C’est un peu tout l’enjeu du secteur. Il va falloir massifier les usages du Web3 sans en perdre les avantages techniques, c’est-à-dire notamment la décentralisation et la sécurité.
Ce n’est pas simple à gérer. Nous payons des décennies de paresse pendant lesquelles nous ne nous sommes pas assez éduqués aux enjeux numériques. L’internet d’aujourd’hui est confortable, mais pas viable.
Est-ce que les grandes entreprises ont un rôle à jouer dans le développement du Web3 ?
J’ai connu une période bénie, au début des années 2000, au cours de laquelle les opérateurs mobiles finançaient beaucoup les start-up et l’innovation. Vingt ans après, je continue de penser que c’est aux grandes entreprises de financer ces start-up et l’innovation.

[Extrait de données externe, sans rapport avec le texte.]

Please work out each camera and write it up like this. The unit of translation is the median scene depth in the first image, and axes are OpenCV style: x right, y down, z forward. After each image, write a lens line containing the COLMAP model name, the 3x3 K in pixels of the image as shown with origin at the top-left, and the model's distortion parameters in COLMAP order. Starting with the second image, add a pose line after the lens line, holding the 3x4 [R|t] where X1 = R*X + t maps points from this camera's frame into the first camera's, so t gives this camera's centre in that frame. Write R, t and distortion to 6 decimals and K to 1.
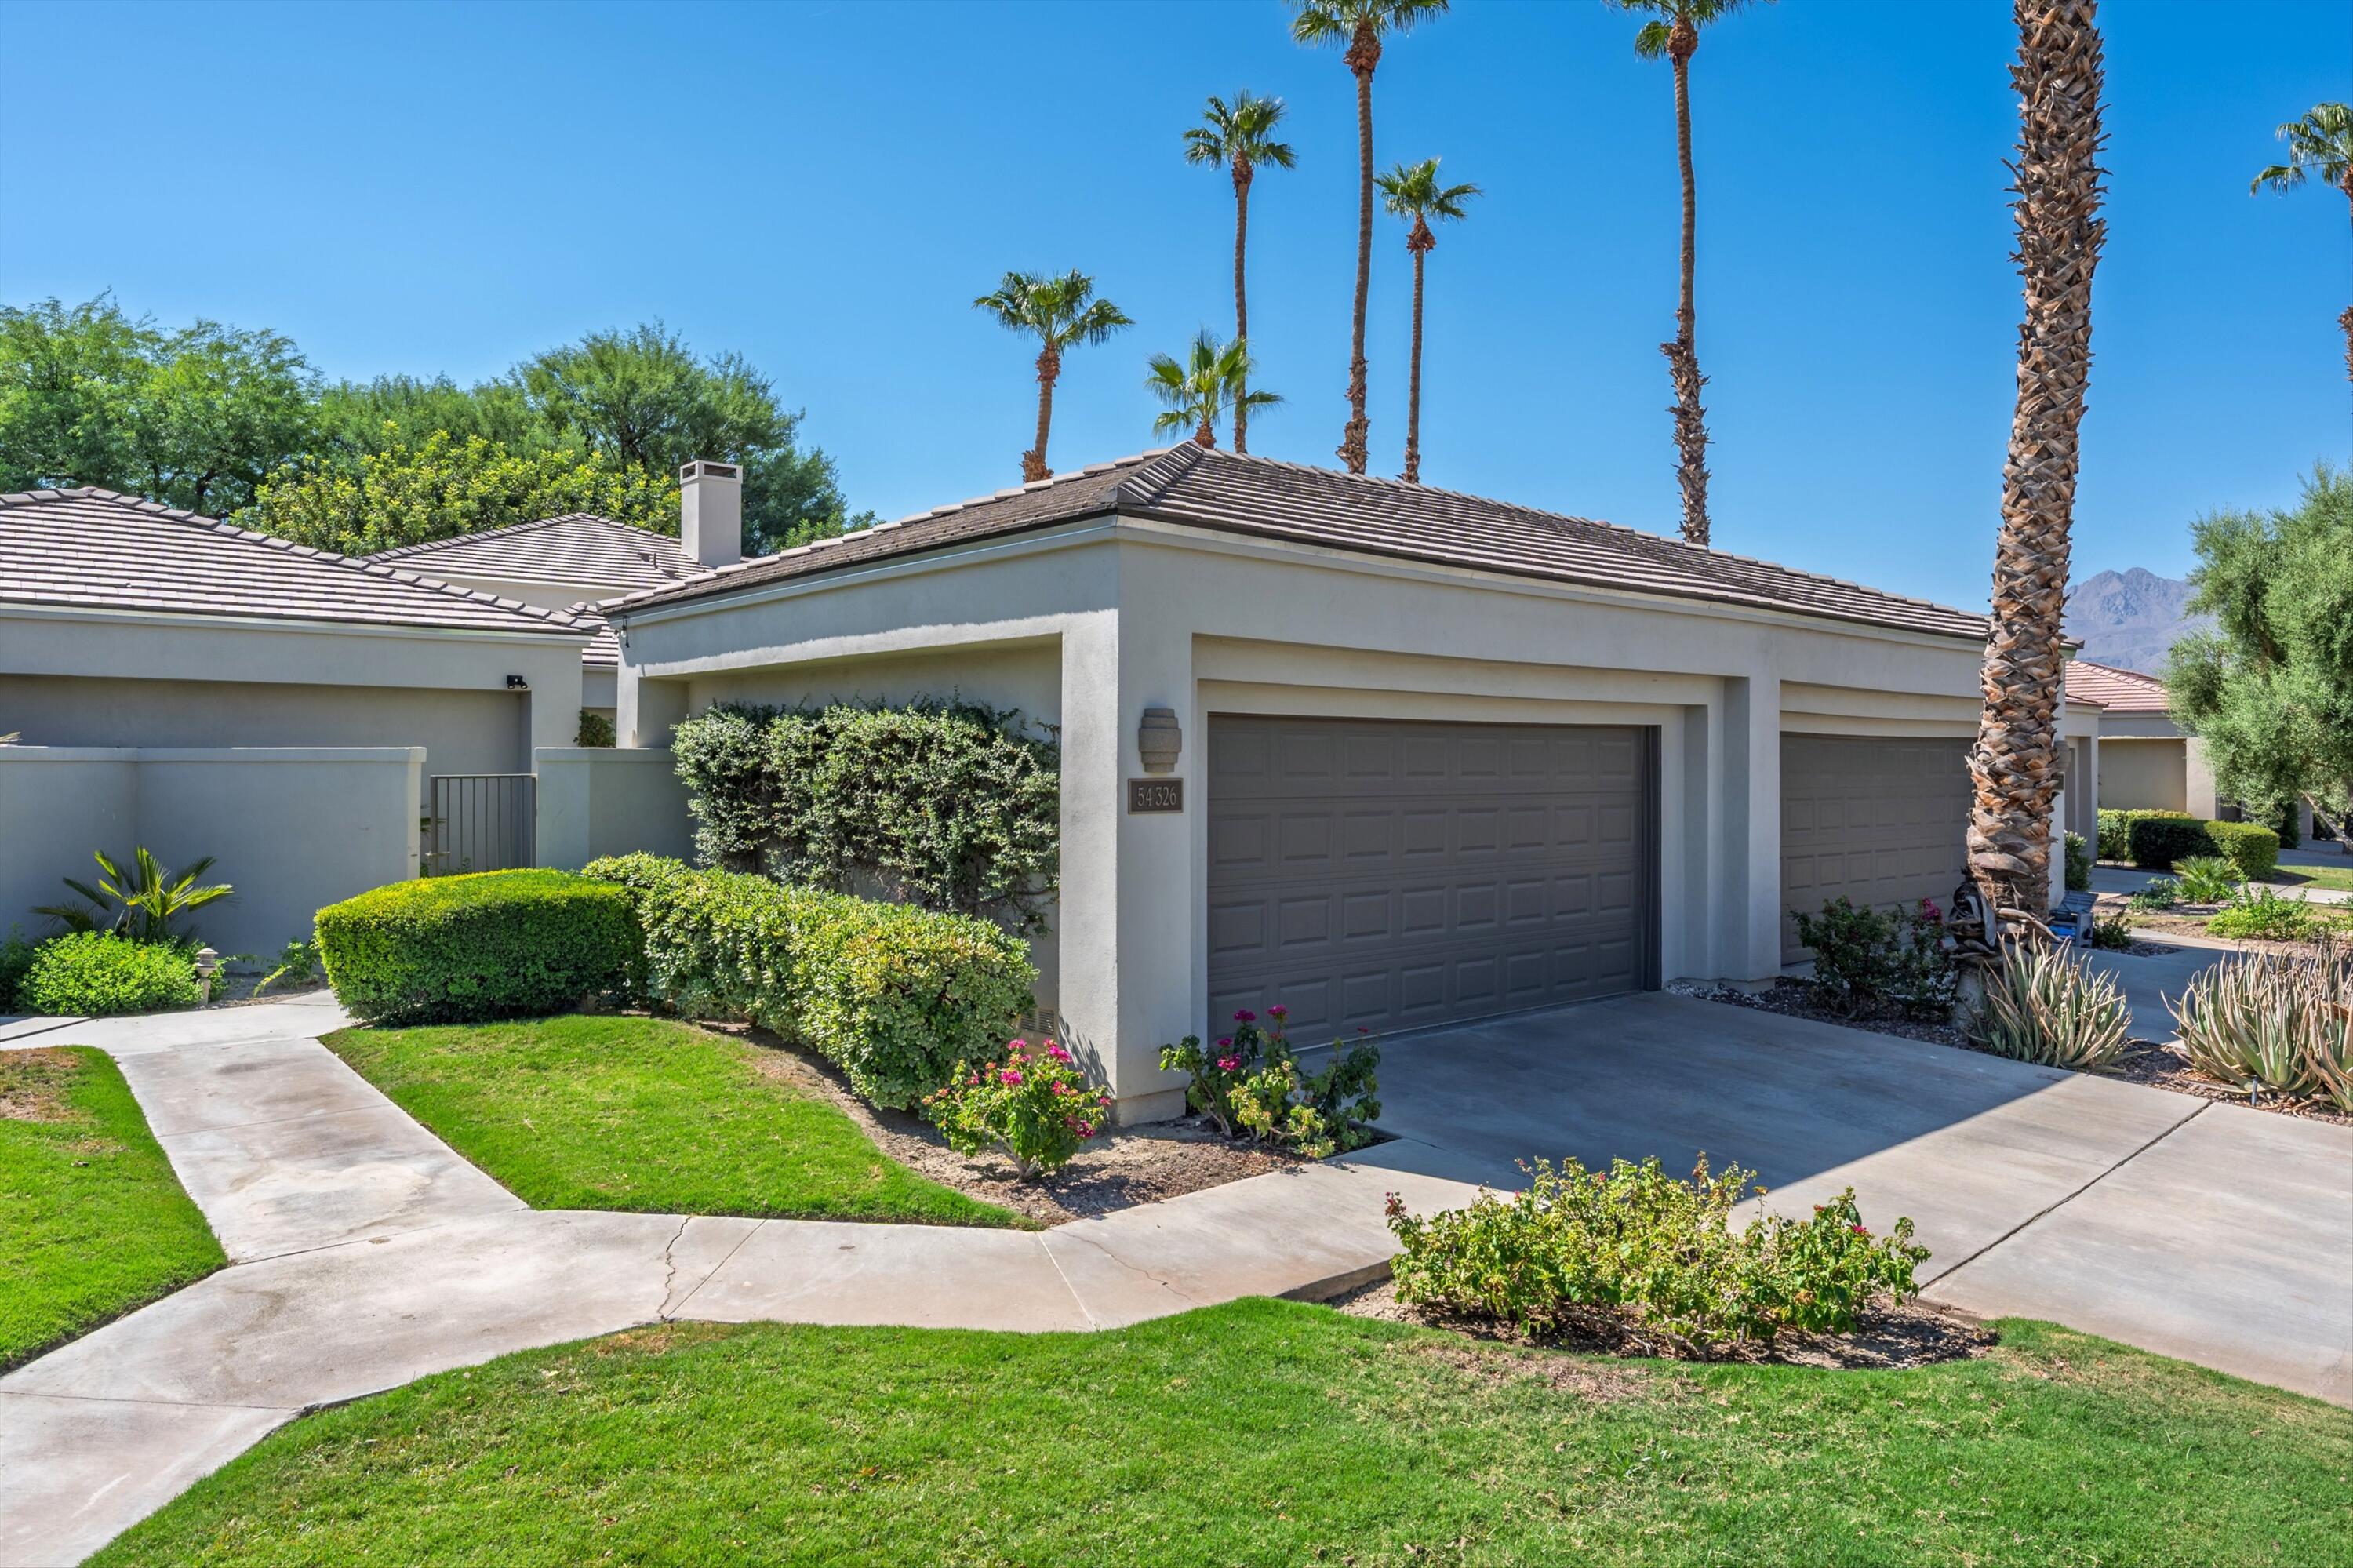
lens RADIAL K [[1410.6, 0, 1173.7], [0, 1410.6, 783.8], [0, 0, 1]] dist [0.000239, 0.000261]
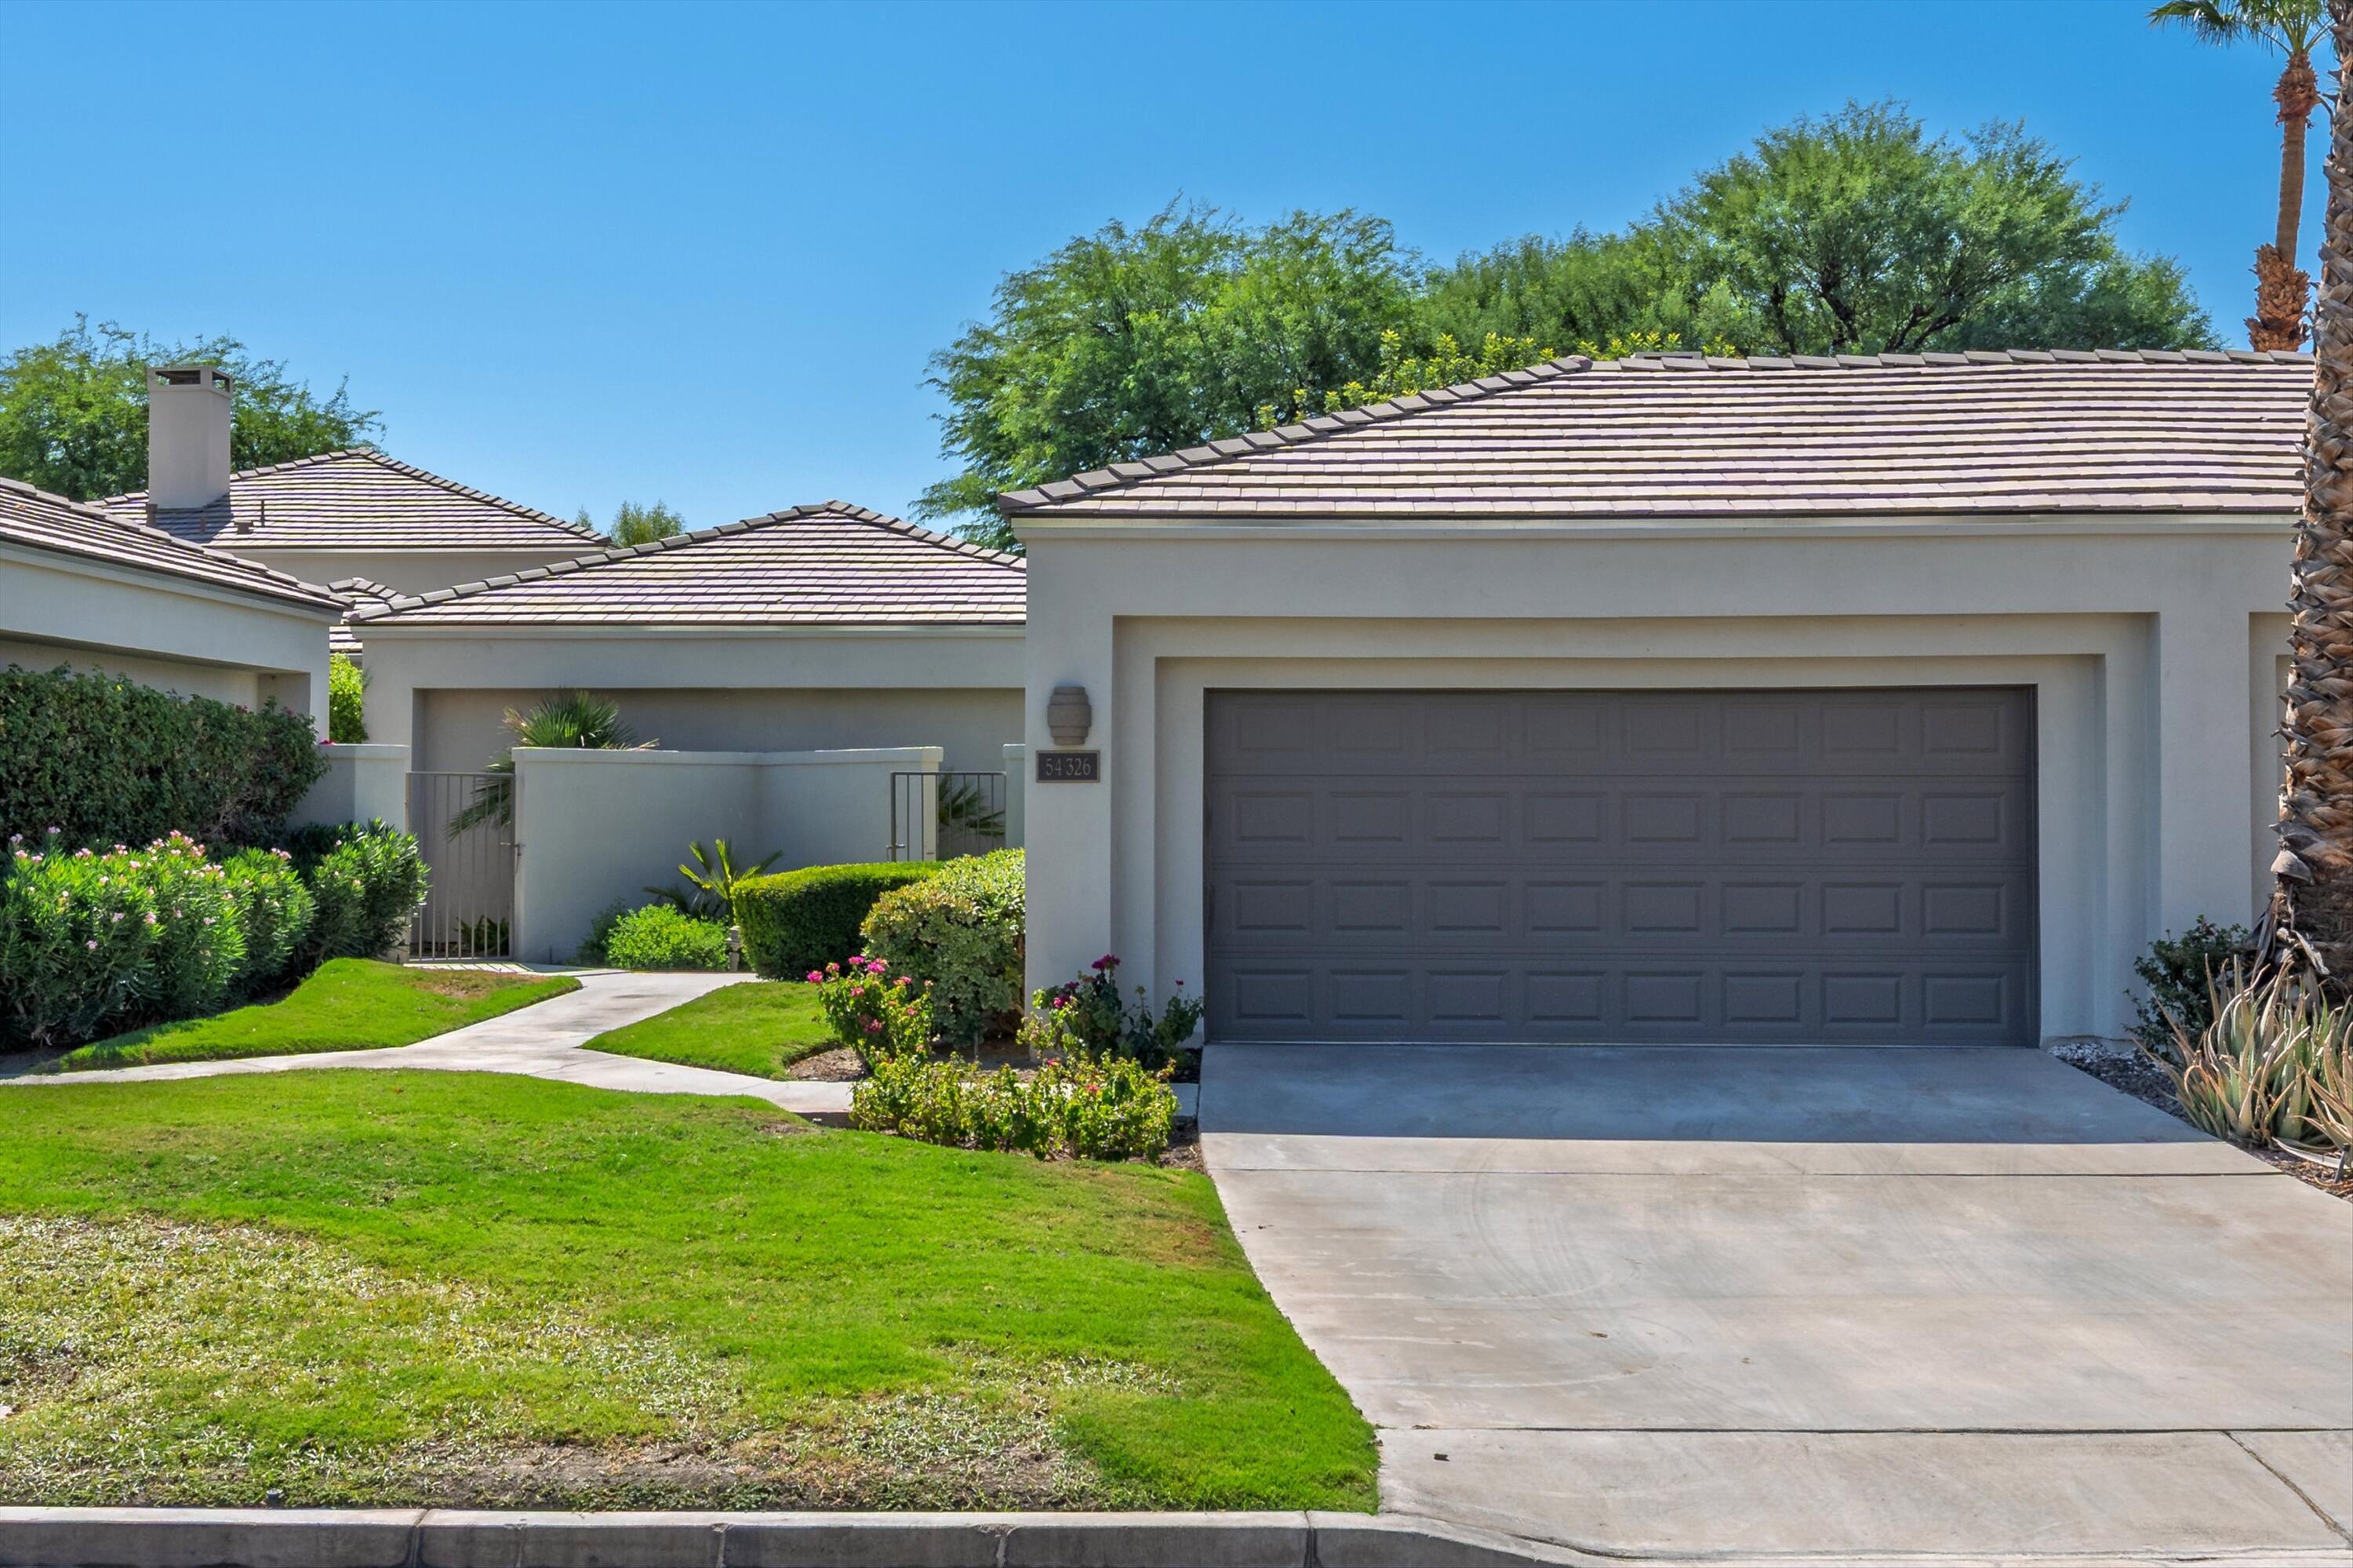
lens RADIAL K [[2542.2, 0, 1177.1], [0, 2542.2, 782.8], [0, 0, 1]] dist [-0.006281, 0.000000]
pose [[0.748395, -0.008119, -0.663204, 0.881930], [-0.007444, 0.999759, -0.020639, 0.039848], [0.663212, 0.020383, 0.748154, -0.275158]]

Prenez Nike, par exemple : ont-ils payé le bon prix lors de l’acquisition du studio RTFKT ? Je n’en suis pas sûr. En revanche, est-ce que Nike a fait une bonne opération ? J’en suis persuadé.
Pour moi les meilleures entreprises n’hésitent pas à tester tôt, quitte à payer cher, et elles savent en tirer profit. Et même si cela ne marche pas, ce côté précurseur fait partie de leur standing.
Constatez-vous encore de l’intérêt pour le métavers ?
Indépendamment des difficultés de Meta, les entreprises s’y intéressent toujours, et le nouveau casque de réalité virtuelle d’Apple en est le meilleur exemple.
Que ce soit Fortnite ou Roblox, les gamins d’aujourd’hui développent des pratiques et des usages qui vont avoir un impact considérable. Sauf que cela prend du temps.
Êtes-vous personnellement détenteur de cryptomonnaies ?
Oui, j’ai du bitcoin (BTC) et de l’ether (ETH), ainsi que du SOL et de l’AVAX. J’ai aussi quelques NFTs.
J’ai la chance de connaître personnellement quelques artistes numériques, comme Albertine Meunier, ce qui m’a poussé à m’y intéresser de près. Malheureusement, je n’ai pas de CryptoPunks même si j’aurais beaucoup aimé en avoir un ! J’ai aussi joué à Sorare avec mon fils. Je pense que c’est vraiment le futur des cartes à collectionner.